▶ The task:
Lay out the lines of every entry below as a numbered list, leaving out blank lines.

▶ Supplied entries:
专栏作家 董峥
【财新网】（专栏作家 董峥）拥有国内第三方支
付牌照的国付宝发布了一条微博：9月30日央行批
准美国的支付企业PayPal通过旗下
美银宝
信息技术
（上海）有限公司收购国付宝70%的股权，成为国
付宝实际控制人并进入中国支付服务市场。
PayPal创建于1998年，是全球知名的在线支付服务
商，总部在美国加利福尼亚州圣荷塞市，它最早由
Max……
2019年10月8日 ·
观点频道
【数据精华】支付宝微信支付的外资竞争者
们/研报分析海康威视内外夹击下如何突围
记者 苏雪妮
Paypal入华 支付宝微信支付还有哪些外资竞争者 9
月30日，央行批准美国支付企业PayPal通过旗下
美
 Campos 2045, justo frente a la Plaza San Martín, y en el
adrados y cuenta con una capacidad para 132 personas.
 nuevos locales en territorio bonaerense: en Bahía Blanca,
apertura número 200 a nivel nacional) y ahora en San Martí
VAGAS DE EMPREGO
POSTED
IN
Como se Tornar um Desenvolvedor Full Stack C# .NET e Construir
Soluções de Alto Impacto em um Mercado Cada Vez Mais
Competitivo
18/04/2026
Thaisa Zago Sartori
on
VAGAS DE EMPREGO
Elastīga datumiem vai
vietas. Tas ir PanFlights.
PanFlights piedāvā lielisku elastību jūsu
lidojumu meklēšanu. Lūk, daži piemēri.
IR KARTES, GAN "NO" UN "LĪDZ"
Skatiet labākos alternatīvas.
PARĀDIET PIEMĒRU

▶ Solution to the problem:
1. 专栏作家 董峥
2. 【财新网】（专栏作家 董峥）拥有国内第三方支
3. 付牌照的国付宝发布了一条微博：9月30日央行批
4. 准美国的支付企业PayPal通过旗下
5. 美银宝
6. 信息技术
7. （上海）有限公司收购国付宝70%的股权，成为国
8. 付宝实际控制人并进入中国支付服务市场。
9. PayPal创建于1998年，是全球知名的在线支付服务
10. 商，总部在美国加利福尼亚州圣荷塞市，它最早由
11. Max……
12. 2019年10月8日 ·
13. 观点频道
14. 【数据精华】支付宝微信支付的外资竞争者
15. 们/研报分析海康威视内外夹击下如何突围
16. 记者 苏雪妮
17. Paypal入华 支付宝微信支付还有哪些外资竞争者 9
18. 月30日，央行批准美国支付企业PayPal通过旗下
19. 美
20.  Campos 2045, justo frente a la Plaza San Martín, y en el
21. adrados y cuenta con una capacidad para 132 personas.
22.  nuevos locales en territorio bonaerense: en Bahía Blanca,
23. apertura número 200 a nivel nacional) y ahora en San Martí
24. VAGAS DE EMPREGO
25. POSTED
26. IN
27. Como se Tornar um Desenvolvedor Full Stack C# .NET e Construir
28. Soluções de Alto Impacto em um Mercado Cada Vez Mais
29. Competitivo
30. 18/04/2026
31. Thaisa Zago Sartori
32. on
33. VAGAS DE EMPREGO
34. Elastīga datumiem vai
35. vietas. Tas ir PanFlights.
36. PanFlights piedāvā lielisku elastību jūsu
37. lidojumu meklēšanu. Lūk, daži piemēri.
38. IR KARTES, GAN "NO" UN "LĪDZ"
39. Skatiet labākos alternatīvas.
40. PARĀDIET PIEMĒRU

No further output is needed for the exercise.